- The 12 largest companies involved with the production of cocoa products have joined with the World Cocoa Foundation (WCF) in an initiative to halt deforestation and the degradation of forest cover within the cocoa production supply chain, Confectionery News reported. The 12 producers are Callebaut; Blommer; Cargill; Cemoi; Ecom; Ferrero; Hershey; Mars, Mondelez, nestle; Olam, and Touton.
- The group will begin its effort in Ghana and the Côte d'Ivoire, where local government estimates approximately 3% of forest is being lost each year due to cocoa farming and agricultural encroachment on forest land.
- There is no hard deadline set at this time, as in other industries those time lines have been difficult to adhere to, and the undertaking will require significant financing, according to Richard Scobey, president of the WCF.
Much of the problem of forest encroachment resides with the poverty of cocoa farmers, who rarely make a manageable living simply producing cocoa. To boost their income, the farmers often seek to expand their holdings in forested areas they decimate in order to increase cocoa yield. This is not a sustainable model, however, and members of the newly created WCF are determined to make a change.

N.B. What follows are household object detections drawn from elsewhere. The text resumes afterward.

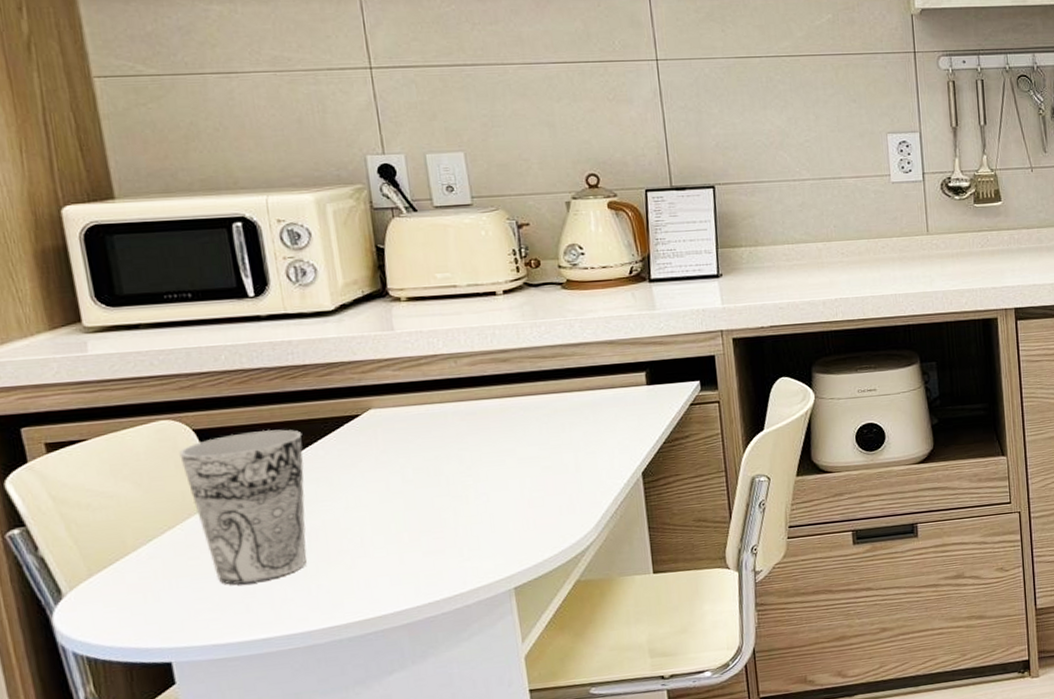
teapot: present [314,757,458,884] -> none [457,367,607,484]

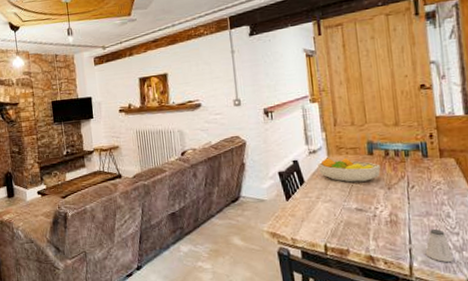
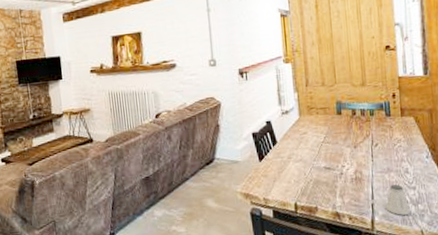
fruit bowl: present [318,157,381,183] -> none [290,117,348,142]

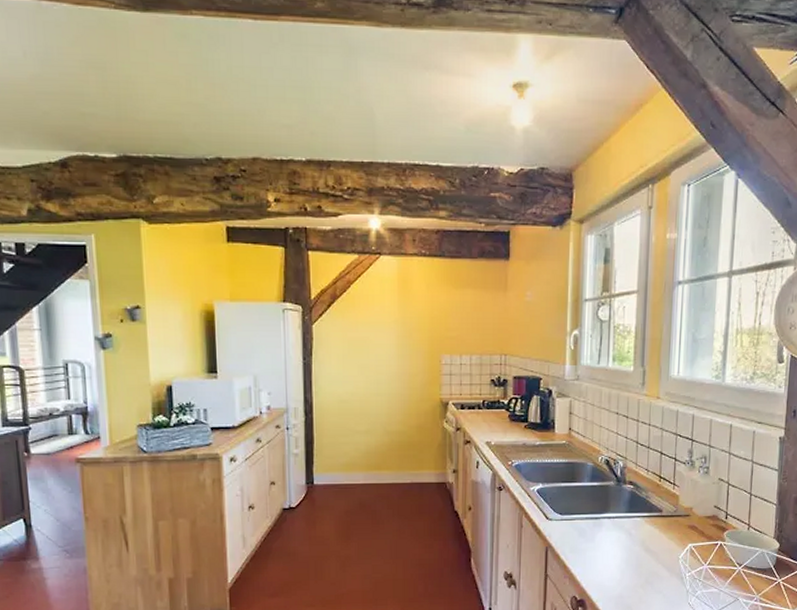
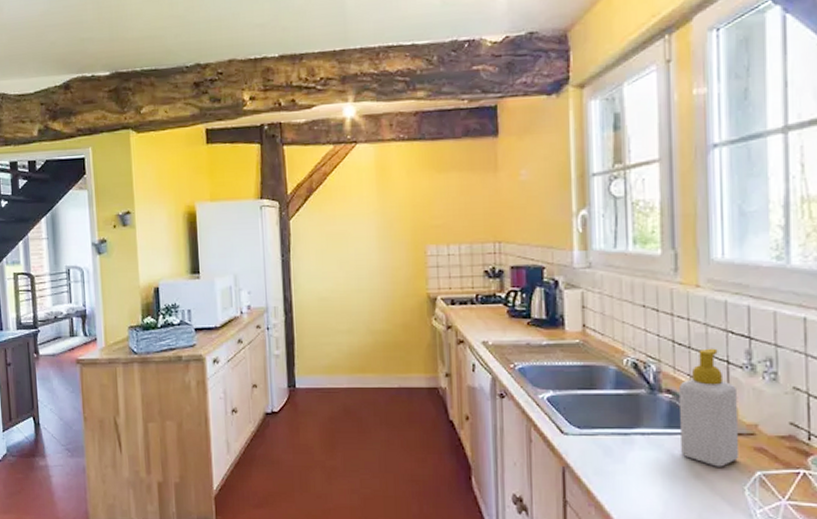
soap bottle: none [637,448,680,542] -> present [679,348,740,467]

To achieve lasting change by promoting forest recovery, four main issues must be addressed: farmers must earn a livelihood that keeps them from encroaching on forest land; deforestation and climate change; child labor must be eradicated; and swollen shoot virus among the trees must be cured, rather than result in the determined killing of the tree.
To achieve these changes, the WCF intends to consult with the African Development Bank for farmer financing opportunities, and to partner with the governments active in cocoa-producing regions in order to promote crop diversification, which will improve the health of the land and allow the forest to reclaim its previous territory.
Correction: In a previous version of this article, the founding date of the World Cocoa Foundation was misstated.